* Start DATA ENTRIES *

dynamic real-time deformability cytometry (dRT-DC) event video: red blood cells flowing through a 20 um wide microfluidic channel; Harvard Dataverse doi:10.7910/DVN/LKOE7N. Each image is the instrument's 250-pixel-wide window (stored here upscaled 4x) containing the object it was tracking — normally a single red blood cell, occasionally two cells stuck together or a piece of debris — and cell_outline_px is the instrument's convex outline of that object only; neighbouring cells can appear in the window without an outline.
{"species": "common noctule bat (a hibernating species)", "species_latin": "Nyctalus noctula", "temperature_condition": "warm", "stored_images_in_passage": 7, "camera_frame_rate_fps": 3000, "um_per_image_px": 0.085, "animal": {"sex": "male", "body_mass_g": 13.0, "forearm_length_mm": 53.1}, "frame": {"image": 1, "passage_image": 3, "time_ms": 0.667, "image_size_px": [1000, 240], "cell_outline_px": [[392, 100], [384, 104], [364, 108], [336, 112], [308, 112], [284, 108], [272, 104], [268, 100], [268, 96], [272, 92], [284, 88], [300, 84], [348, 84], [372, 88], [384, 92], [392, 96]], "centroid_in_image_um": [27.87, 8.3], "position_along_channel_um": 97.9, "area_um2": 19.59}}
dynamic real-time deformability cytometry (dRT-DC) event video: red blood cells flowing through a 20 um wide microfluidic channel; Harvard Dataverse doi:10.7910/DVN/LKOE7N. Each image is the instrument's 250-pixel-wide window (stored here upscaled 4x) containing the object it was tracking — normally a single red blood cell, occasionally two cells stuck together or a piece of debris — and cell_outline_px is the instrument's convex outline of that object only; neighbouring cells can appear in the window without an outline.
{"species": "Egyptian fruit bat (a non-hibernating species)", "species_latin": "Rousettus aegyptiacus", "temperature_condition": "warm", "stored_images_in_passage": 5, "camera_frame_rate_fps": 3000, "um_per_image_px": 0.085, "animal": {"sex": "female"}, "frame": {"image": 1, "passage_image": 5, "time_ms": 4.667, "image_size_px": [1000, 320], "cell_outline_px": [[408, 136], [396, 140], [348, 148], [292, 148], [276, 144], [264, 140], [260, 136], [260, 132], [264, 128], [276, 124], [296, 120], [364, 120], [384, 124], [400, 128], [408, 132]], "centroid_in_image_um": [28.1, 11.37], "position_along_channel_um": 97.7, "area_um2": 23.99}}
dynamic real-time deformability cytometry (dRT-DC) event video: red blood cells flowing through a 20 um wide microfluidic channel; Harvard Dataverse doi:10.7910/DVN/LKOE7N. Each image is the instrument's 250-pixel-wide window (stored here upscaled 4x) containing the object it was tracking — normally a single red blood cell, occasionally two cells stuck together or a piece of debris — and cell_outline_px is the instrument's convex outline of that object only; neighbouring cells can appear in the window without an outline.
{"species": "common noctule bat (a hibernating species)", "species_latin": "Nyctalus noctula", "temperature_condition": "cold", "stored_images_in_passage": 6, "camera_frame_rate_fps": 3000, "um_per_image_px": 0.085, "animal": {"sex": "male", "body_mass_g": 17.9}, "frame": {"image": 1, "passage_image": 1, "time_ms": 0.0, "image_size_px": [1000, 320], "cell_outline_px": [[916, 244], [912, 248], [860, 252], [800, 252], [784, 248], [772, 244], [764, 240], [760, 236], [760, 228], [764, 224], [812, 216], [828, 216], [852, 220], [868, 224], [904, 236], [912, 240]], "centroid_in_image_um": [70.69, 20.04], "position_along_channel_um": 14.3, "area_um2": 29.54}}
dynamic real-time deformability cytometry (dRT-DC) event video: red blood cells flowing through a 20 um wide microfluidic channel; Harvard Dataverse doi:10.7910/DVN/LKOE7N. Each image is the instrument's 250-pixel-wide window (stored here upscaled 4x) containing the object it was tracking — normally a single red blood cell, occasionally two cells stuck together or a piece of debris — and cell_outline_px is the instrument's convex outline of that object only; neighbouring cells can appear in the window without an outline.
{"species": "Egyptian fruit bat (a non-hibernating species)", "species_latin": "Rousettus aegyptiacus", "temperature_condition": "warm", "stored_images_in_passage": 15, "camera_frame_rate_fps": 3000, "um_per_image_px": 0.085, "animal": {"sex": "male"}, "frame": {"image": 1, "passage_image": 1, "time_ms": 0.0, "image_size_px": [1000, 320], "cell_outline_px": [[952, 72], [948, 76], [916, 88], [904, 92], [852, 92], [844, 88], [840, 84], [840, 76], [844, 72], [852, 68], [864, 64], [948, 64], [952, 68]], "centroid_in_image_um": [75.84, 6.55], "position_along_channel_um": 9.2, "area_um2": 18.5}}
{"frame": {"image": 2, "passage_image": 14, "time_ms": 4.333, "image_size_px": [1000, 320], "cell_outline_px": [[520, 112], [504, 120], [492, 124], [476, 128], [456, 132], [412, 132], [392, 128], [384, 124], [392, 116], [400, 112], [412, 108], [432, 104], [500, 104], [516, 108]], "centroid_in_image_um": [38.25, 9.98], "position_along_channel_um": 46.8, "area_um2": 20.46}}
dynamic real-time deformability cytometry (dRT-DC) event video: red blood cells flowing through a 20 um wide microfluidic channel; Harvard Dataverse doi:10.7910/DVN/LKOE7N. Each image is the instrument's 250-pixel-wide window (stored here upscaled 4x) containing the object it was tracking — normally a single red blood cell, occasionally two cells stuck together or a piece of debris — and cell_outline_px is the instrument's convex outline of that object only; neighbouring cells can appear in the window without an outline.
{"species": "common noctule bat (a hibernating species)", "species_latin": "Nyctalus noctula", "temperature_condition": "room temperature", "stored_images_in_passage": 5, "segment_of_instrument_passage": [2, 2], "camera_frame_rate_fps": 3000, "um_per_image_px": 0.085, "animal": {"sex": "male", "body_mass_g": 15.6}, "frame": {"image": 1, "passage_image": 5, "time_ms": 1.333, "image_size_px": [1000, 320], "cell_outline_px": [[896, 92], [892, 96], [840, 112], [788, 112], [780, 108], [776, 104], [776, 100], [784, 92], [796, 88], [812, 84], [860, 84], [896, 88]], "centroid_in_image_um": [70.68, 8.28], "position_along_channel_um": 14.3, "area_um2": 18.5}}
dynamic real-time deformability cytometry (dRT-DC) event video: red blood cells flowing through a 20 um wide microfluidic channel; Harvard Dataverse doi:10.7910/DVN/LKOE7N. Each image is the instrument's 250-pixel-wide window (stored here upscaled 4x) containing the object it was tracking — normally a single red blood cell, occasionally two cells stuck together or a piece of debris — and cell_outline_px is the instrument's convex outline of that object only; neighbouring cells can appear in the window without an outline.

* End DATA ENTRIES *

Write out all records exactly, keeping every detail.

» EXERCISE RESULT:
dynamic real-time deformability cytometry (dRT-DC) event video: red blood cells flowing through a 20 um wide microfluidic channel; Harvard Dataverse doi:10.7910/DVN/LKOE7N. Each image is the instrument's 250-pixel-wide window (stored here upscaled 4x) containing the object it was tracking — normally a single red blood cell, occasionally two cells stuck together or a piece of debris — and cell_outline_px is the instrument's convex outline of that object only; neighbouring cells can appear in the window without an outline.
{"species": "common noctule bat (a hibernating species)", "species_latin": "Nyctalus noctula", "temperature_condition": "warm", "stored_images_in_passage": 7, "camera_frame_rate_fps": 3000, "um_per_image_px": 0.085, "animal": {"sex": "male", "body_mass_g": 13.0, "forearm_length_mm": 53.1}, "frame": {"image": 1, "passage_image": 3, "time_ms": 0.667, "image_size_px": [1000, 240], "cell_outline_px": [[392, 100], [384, 104], [364, 108], [336, 112], [308, 112], [284, 108], [272, 104], [268, 100], [268, 96], [272, 92], [284, 88], [300, 84], [348, 84], [372, 88], [384, 92], [392, 96]], "centroid_in_image_um": [27.87, 8.3], "position_along_channel_um": 97.9, "area_um2": 19.59}}
dynamic real-time deformability cytometry (dRT-DC) event video: red blood cells flowing through a 20 um wide microfluidic channel; Harvard Dataverse doi:10.7910/DVN/LKOE7N. Each image is the instrument's 250-pixel-wide window (stored here upscaled 4x) containing the object it was tracking — normally a single red blood cell, occasionally two cells stuck together or a piece of debris — and cell_outline_px is the instrument's convex outline of that object only; neighbouring cells can appear in the window without an outline.
{"species": "Egyptian fruit bat (a non-hibernating species)", "species_latin": "Rousettus aegyptiacus", "temperature_condition": "warm", "stored_images_in_passage": 5, "camera_frame_rate_fps": 3000, "um_per_image_px": 0.085, "animal": {"sex": "female"}, "frame": {"image": 1, "passage_image": 5, "time_ms": 4.667, "image_size_px": [1000, 320], "cell_outline_px": [[408, 136], [396, 140], [348, 148], [292, 148], [276, 144], [264, 140], [260, 136], [260, 132], [264, 128], [276, 124], [296, 120], [364, 120], [384, 124], [400, 128], [408, 132]], "centroid_in_image_um": [28.1, 11.37], "position_along_channel_um": 97.7, "area_um2": 23.99}}
dynamic real-time deformability cytometry (dRT-DC) event video: red blood cells flowing through a 20 um wide microfluidic channel; Harvard Dataverse doi:10.7910/DVN/LKOE7N. Each image is the instrument's 250-pixel-wide window (stored here upscaled 4x) containing the object it was tracking — normally a single red blood cell, occasionally two cells stuck together or a piece of debris — and cell_outline_px is the instrument's convex outline of that object only; neighbouring cells can appear in the window without an outline.
{"species": "common noctule bat (a hibernating species)", "species_latin": "Nyctalus noctula", "temperature_condition": "cold", "stored_images_in_passage": 6, "camera_frame_rate_fps": 3000, "um_per_image_px": 0.085, "animal": {"sex": "male", "body_mass_g": 17.9}, "frame": {"image": 1, "passage_image": 1, "time_ms": 0.0, "image_size_px": [1000, 320], "cell_outline_px": [[916, 244], [912, 248], [860, 252], [800, 252], [784, 248], [772, 244], [764, 240], [760, 236], [760, 228], [764, 224], [812, 216], [828, 216], [852, 220], [868, 224], [904, 236], [912, 240]], "centroid_in_image_um": [70.69, 20.04], "position_along_channel_um": 14.3, "area_um2": 29.54}}
dynamic real-time deformability cytometry (dRT-DC) event video: red blood cells flowing through a 20 um wide microfluidic channel; Harvard Dataverse doi:10.7910/DVN/LKOE7N. Each image is the instrument's 250-pixel-wide window (stored here upscaled 4x) containing the object it was tracking — normally a single red blood cell, occasionally two cells stuck together or a piece of debris — and cell_outline_px is the instrument's convex outline of that object only; neighbouring cells can appear in the window without an outline.
{"species": "Egyptian fruit bat (a non-hibernating species)", "species_latin": "Rousettus aegyptiacus", "temperature_condition": "warm", "stored_images_in_passage": 15, "camera_frame_rate_fps": 3000, "um_per_image_px": 0.085, "animal": {"sex": "male"}, "frame": {"image": 1, "passage_image": 1, "time_ms": 0.0, "image_size_px": [1000, 320], "cell_outline_px": [[952, 72], [948, 76], [916, 88], [904, 92], [852, 92], [844, 88], [840, 84], [840, 76], [844, 72], [852, 68], [864, 64], [948, 64], [952, 68]], "centroid_in_image_um": [75.84, 6.55], "position_along_channel_um": 9.2, "area_um2": 18.5}}
{"frame": {"image": 2, "passage_image": 14, "time_ms": 4.333, "image_size_px": [1000, 320], "cell_outline_px": [[520, 112], [504, 120], [492, 124], [476, 128], [456, 132], [412, 132], [392, 128], [384, 124], [392, 116], [400, 112], [412, 108], [432, 104], [500, 104], [516, 108]], "centroid_in_image_um": [38.25, 9.98], "position_along_channel_um": 46.8, "area_um2": 20.46}}
dynamic real-time deformability cytometry (dRT-DC) event video: red blood cells flowing through a 20 um wide microfluidic channel; Harvard Dataverse doi:10.7910/DVN/LKOE7N. Each image is the instrument's 250-pixel-wide window (stored here upscaled 4x) containing the object it was tracking — normally a single red blood cell, occasionally two cells stuck together or a piece of debris — and cell_outline_px is the instrument's convex outline of that object only; neighbouring cells can appear in the window without an outline.
{"species": "common noctule bat (a hibernating species)", "species_latin": "Nyctalus noctula", "temperature_condition": "room temperature", "stored_images_in_passage": 5, "segment_of_instrument_passage": [2, 2], "camera_frame_rate_fps": 3000, "um_per_image_px": 0.085, "animal": {"sex": "male", "body_mass_g": 15.6}, "frame": {"image": 1, "passage_image": 5, "time_ms": 1.333, "image_size_px": [1000, 320], "cell_outline_px": [[896, 92], [892, 96], [840, 112], [788, 112], [780, 108], [776, 104], [776, 100], [784, 92], [796, 88], [812, 84], [860, 84], [896, 88]], "centroid_in_image_um": [70.68, 8.28], "position_along_channel_um": 14.3, "area_um2": 18.5}}
dynamic real-time deformability cytometry (dRT-DC) event video: red blood cells flowing through a 20 um wide microfluidic channel; Harvard Dataverse doi:10.7910/DVN/LKOE7N. Each image is the instrument's 250-pixel-wide window (stored here upscaled 4x) containing the object it was tracking — normally a single red blood cell, occasionally two cells stuck together or a piece of debris — and cell_outline_px is the instrument's convex outline of that object only; neighbouring cells can appear in the window without an outline.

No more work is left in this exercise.